Relatório da Vital Strategies aponta que diminuir uma dose de bebida alcoólica por dia teria impacto direto na prevenção de tumores como os de fígado, mama e intestino
A diminuição do consumo diário de álcool no Brasil pode representar um marco na prevenção do câncer. Segundo relatório da organização internacional Vital Strategies, se cada brasileiro que consome bebidas alcoólicas reduzisse uma dose por dia — o equivalente a uma lata de cerveja de 330 ml ou cerca de 12 gramas de álcool — cerca de 157,4 mil mortes por câncer poderiam ser evitadas até o ano de 2050.
A estimativa foi gerada por uma nova plataforma digital desenvolvida pela entidade, que cruza dados populacionais com evidências científicas sobre os riscos do álcool para diferentes tipos de câncer. A ferramenta considera padrões de consumo por idade e gênero, além de projeções de mortalidade por tipo de tumor.
Entre os cânceres mais associados ao consumo de álcool estão os de esôfago, fígado, boca, laringe, mama e colorretal. Globalmente, estima-se que entre 11 e 14 milhões de pessoas morrerão por câncer até 2050, sendo mais de 415 mil dessas mortes atribuíveis ao álcool.
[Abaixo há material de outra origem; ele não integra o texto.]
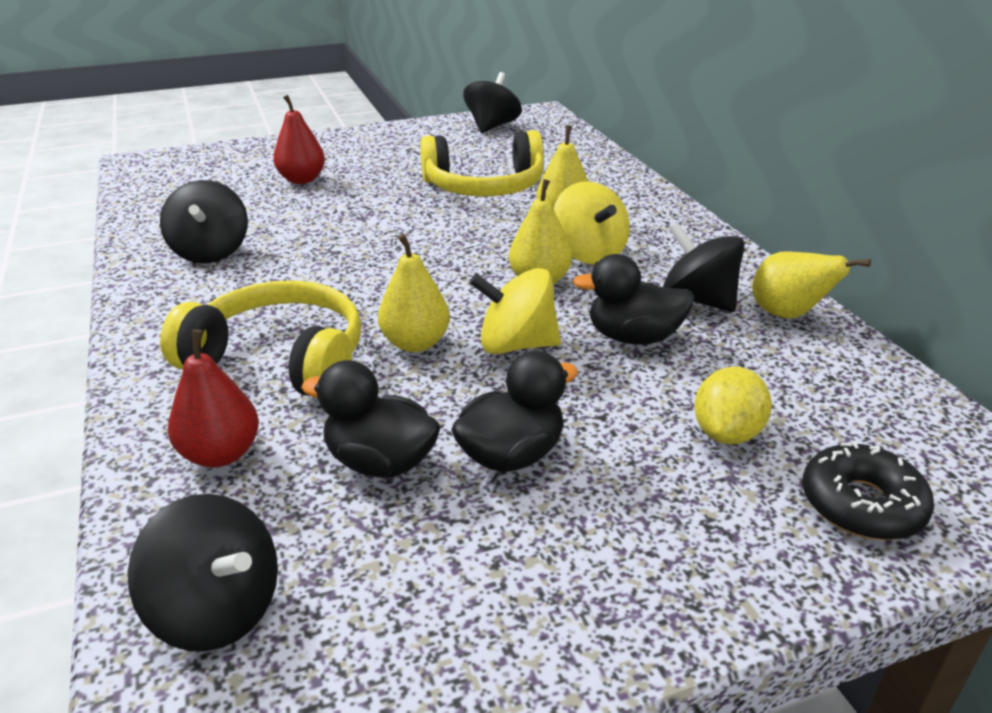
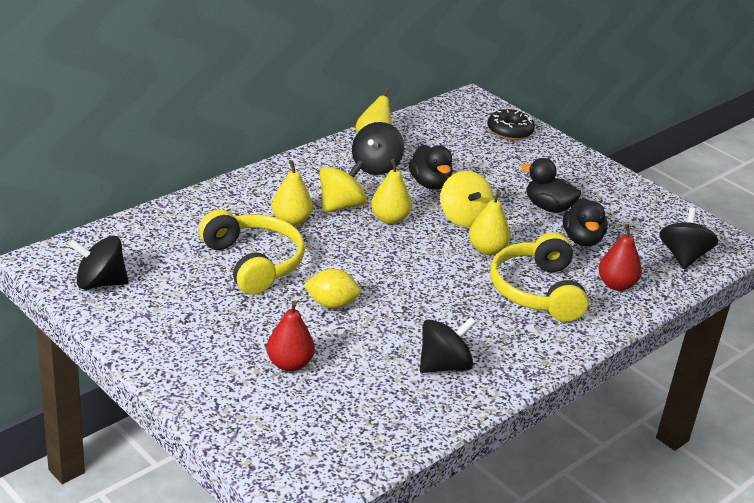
camera: 115 degrees left, 0 degrees up
(727, 433) = (489, 158): yellow lemon -> yellow lemon (331, 304)

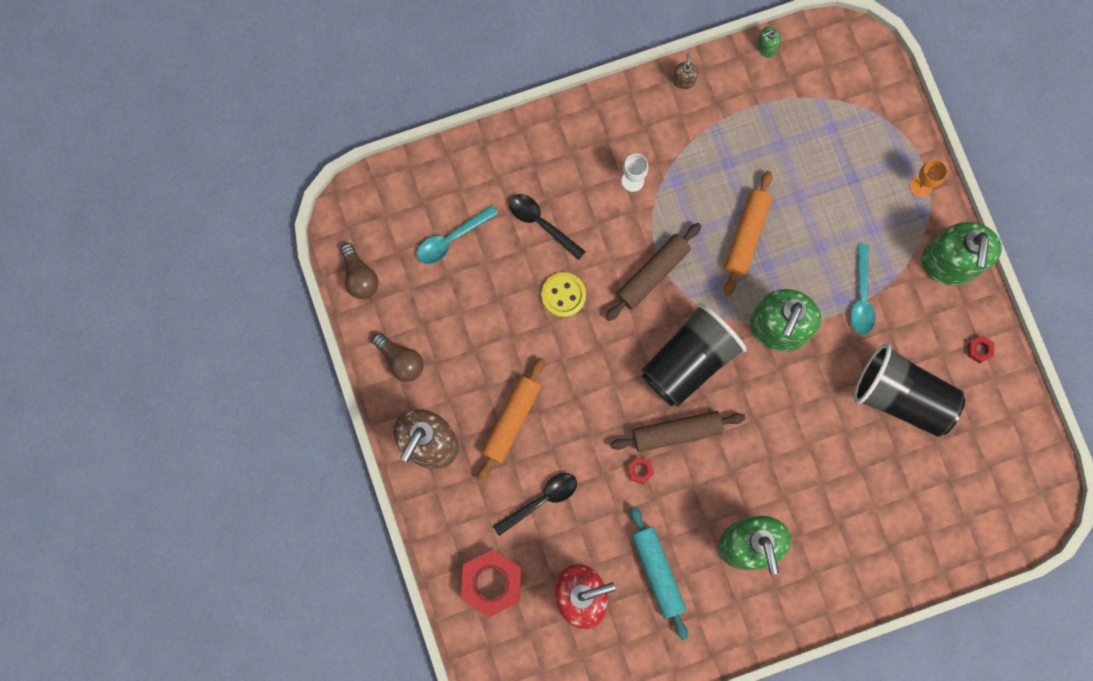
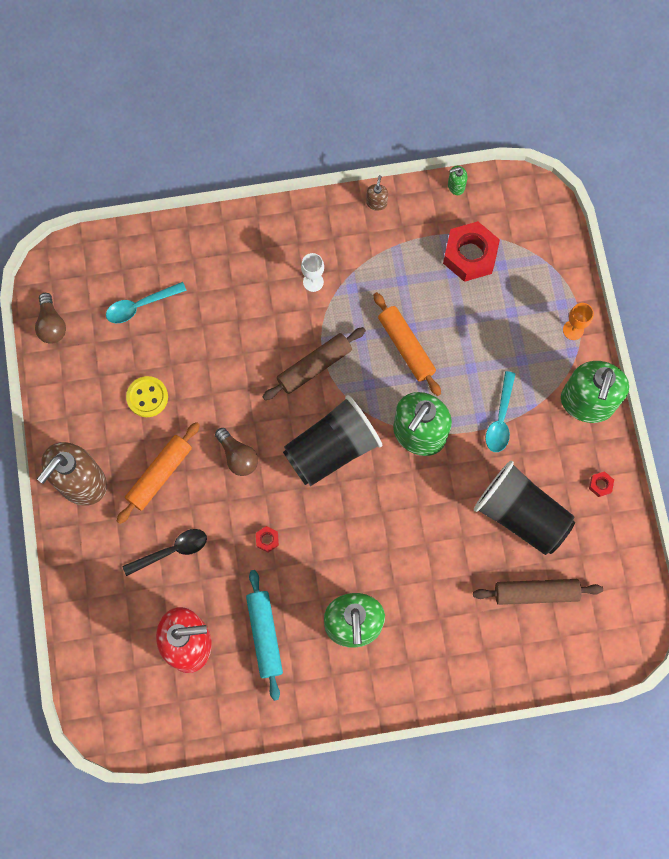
camera: 10 degrees right, 5 degrees down
(400, 360) = (72, 404): brown light bulb -> brown light bulb (238, 456)
(491, 583) = (111, 618): red nut -> red nut (470, 255)
(541, 223) = (223, 305): black spoon -> none
(563, 295) = (230, 371): yellow button -> yellow button (147, 397)
(676, 432) = (308, 511): brown rolling pin -> brown rolling pin (536, 593)
(746, 235) = (406, 347): orange rolling pin -> orange rolling pin turned 60 degrees counterclockwise

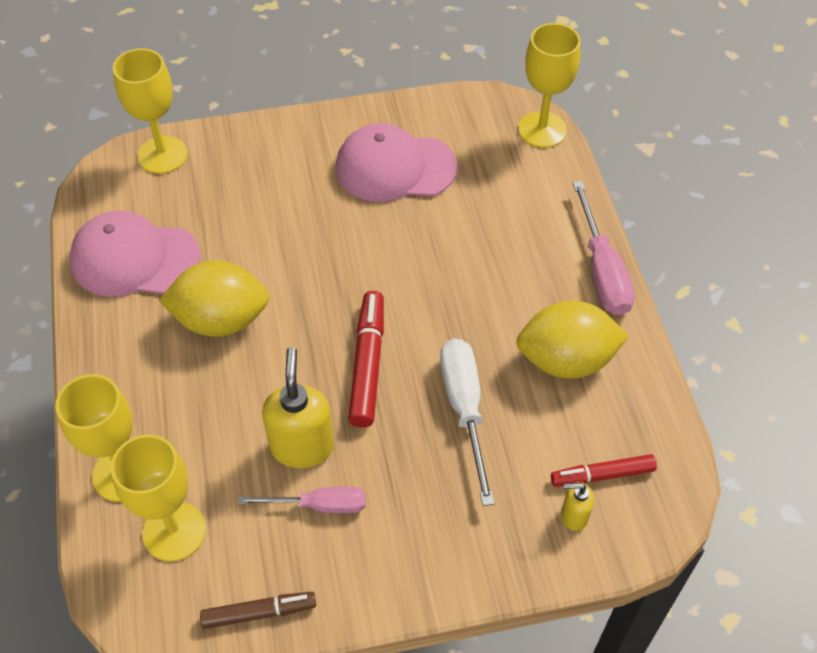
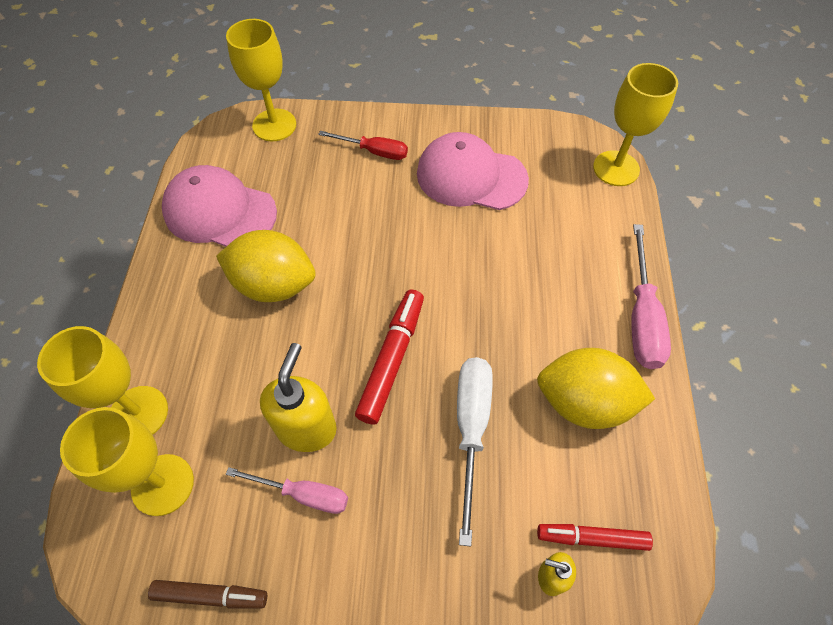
camera: 15 degrees right, 5 degrees up
(283, 162) = (374, 152): none -> red screwdriver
A médica Mary-Ann Etiebet, CEO da Vital Strategies, defende que políticas públicas semelhantes às aplicadas contra o tabagismo podem ser eficazes na redução do consumo de álcool. “No Brasil, vimos uma redução de 74% no consumo de cigarro [desde 1989] com diferentes políticas, reformas legais, regulatórias, campanhas educativas. E vimos a prevalência do câncer de pulmão cair também. Sabemos que essas políticas funcionam e sabemos como fazê-las”, afirmou durante evento no Centro Brasileiro Britânico, em São Paulo.
Etiebet, que iniciou sua trajetória profissional em programas de HIV/Aids na Nigéria e liderou iniciativas globais na farmacêutica Merck, destaca que países como Finlândia, Dinamarca, Lituânia e Sérvia já adotam estratégias mais avançadas de controle do álcool. “Isso pode ser feito por iniciativas dos governos mas também com engajamento, educação e aumento da consciência do público”, disse.
No Brasil, cerca de 50% da população adulta consome bebidas alcoólicas. Esses produtos estão incluídos na primeira fase da reforma tributária, que prevê a criação de um imposto seletivo para itens prejudiciais à saúde, com o objetivo de desestimular o consumo.
A OMS (Organização Mundial da Saúde) recomenda que os países intensifiquem ações para reduzir em 20% o consumo de álcool até 2030. Além do câncer, há pelo menos outras 24 doenças associadas ao uso da substância, como cirrose, epilepsia, hipertensão, hemorragia cerebral, cardiopatias e agravos por violência e acidentes de trânsito.
Etiebet ressalta que a população ainda não reconhece plenamente a ligação entre álcool e câncer. “As pessoas perdem 30 dias de trabalho [no ano] para cuidar de um membro da família sofrendo de câncer. Ou não vão trabalhar um dia por mês por causa do álcool. Essas coisas estão ligadas à produtividade, à renda e ao desenvolvimento econômico”, explicou.
Em 2022, o SUS (Sistema Único de Saúde) gastou R$ 3,9 bilhões com tratamento de câncer. Esse valor deve crescer 68% até 2040, com a estimativa de quase um milhão de novos casos no país.
Estudos apontam que metade das mortes por câncer está relacionada a fatores modificáveis, como alimentação inadequada, sedentarismo, tabagismo, poluição e consumo de álcool. A médica alerta para a influência das indústrias de tabaco, álcool e alimentos ultraprocessados na formulação de políticas públicas. “Há interferência da indústria em todo o processo de regulações, legislações, normas. Eles trazem a má ciência e muita desinformação para essas conversas e isso não deveria ser permitido.”
Ela também critica a narrativa de que escolhas ruins de saúde são exclusivamente responsabilidade individual. “Se você é obeso é porque não tem força de vontade para fazer dieta ou disciplina para o exercício. Mas se você mora em um deserto alimentar, sem opções de comida saudável, você não pode fazer essa escolha”, afirmou.
Como funciona a plataforma da Vital Strategies
A ferramenta utiliza simulações com três cenários de redução de consumo: 12, 24 e 36 gramas de álcool por dia. A metodologia se baseia em dados públicos como o estudo Global Burden of Disease (GBD) e informações da Agência Internacional para Pesquisa em Câncer, vinculada à OMS. A partir disso, calcula-se a fração atribuível da população ao risco relativo de câncer por nível de consumo, idade e gênero.